• Directions
All of the data below should be printed again word for word, pictures excluded.

• Data extract
◇ ◇ ◇ ◇ ◇ ◇ ◇

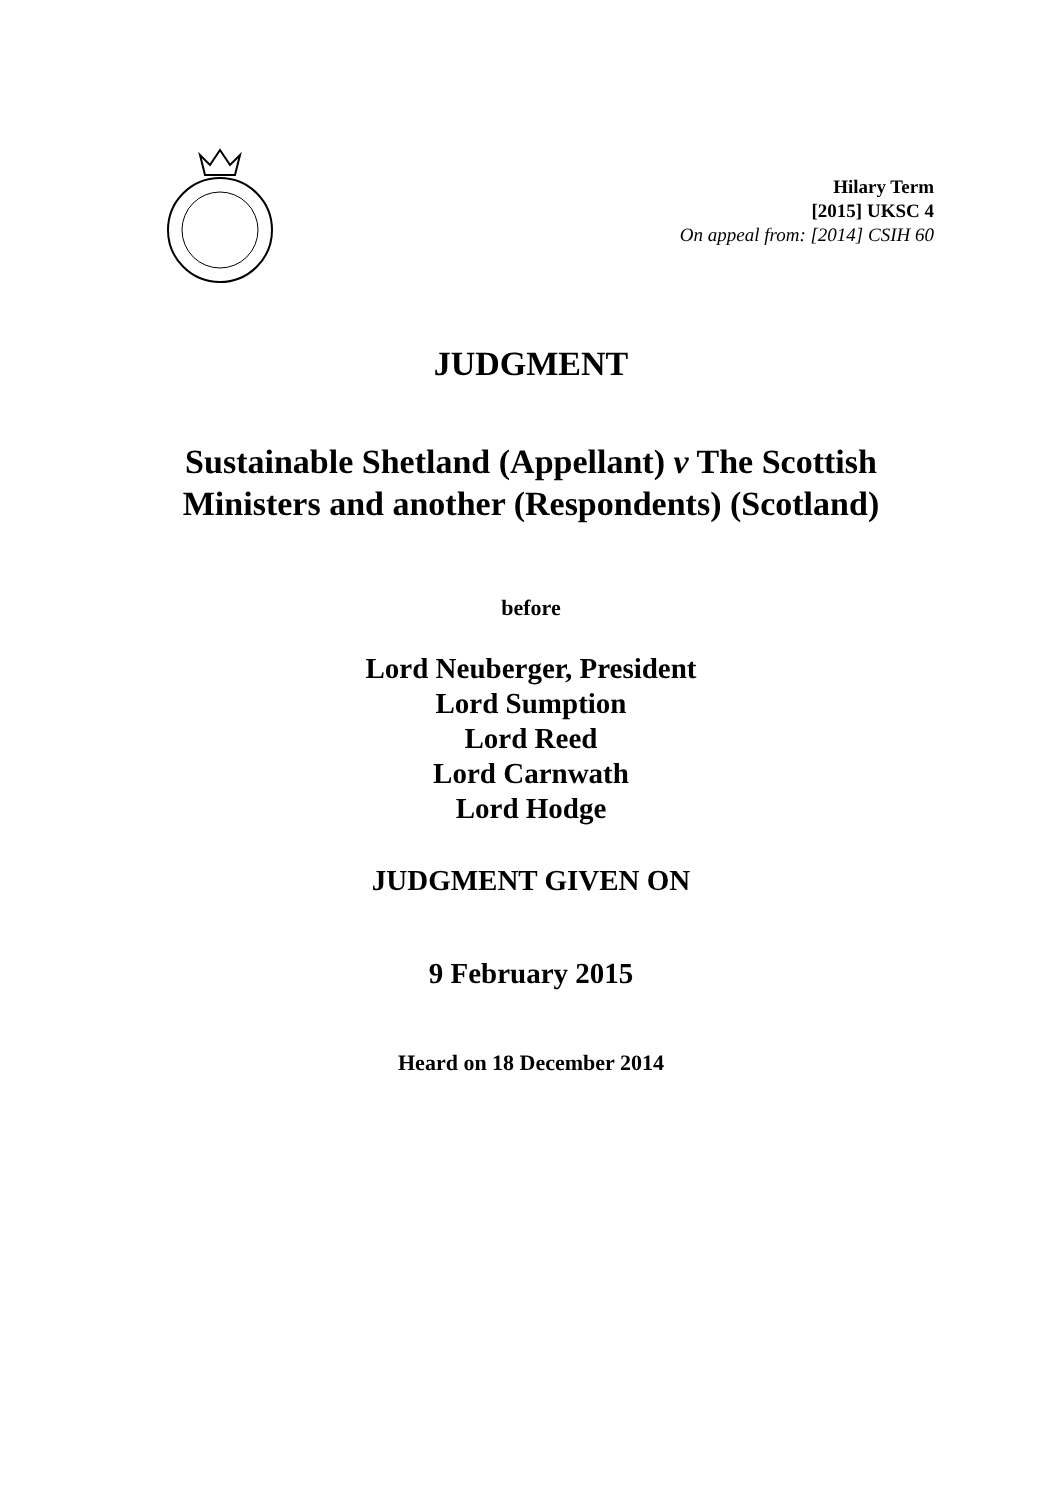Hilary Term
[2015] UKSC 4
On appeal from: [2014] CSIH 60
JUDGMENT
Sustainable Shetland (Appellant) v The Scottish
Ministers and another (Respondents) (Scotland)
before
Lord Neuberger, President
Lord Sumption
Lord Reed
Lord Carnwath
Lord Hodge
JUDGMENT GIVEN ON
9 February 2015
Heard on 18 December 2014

◇ ◇ ◇ ◇ ◇ ◇ ◇

• Answer space
Hilary Term
[2015] UKSC 4
On appeal from: [2014] CSIH 60
JUDGMENT
Sustainable Shetland (Appellant) v The Scottish
Ministers and another (Respondents) (Scotland)
before
Lord Neuberger, President
Lord Sumption
Lord Reed
Lord Carnwath
Lord Hodge
JUDGMENT GIVEN ON
9 February 2015
Heard on 18 December 2014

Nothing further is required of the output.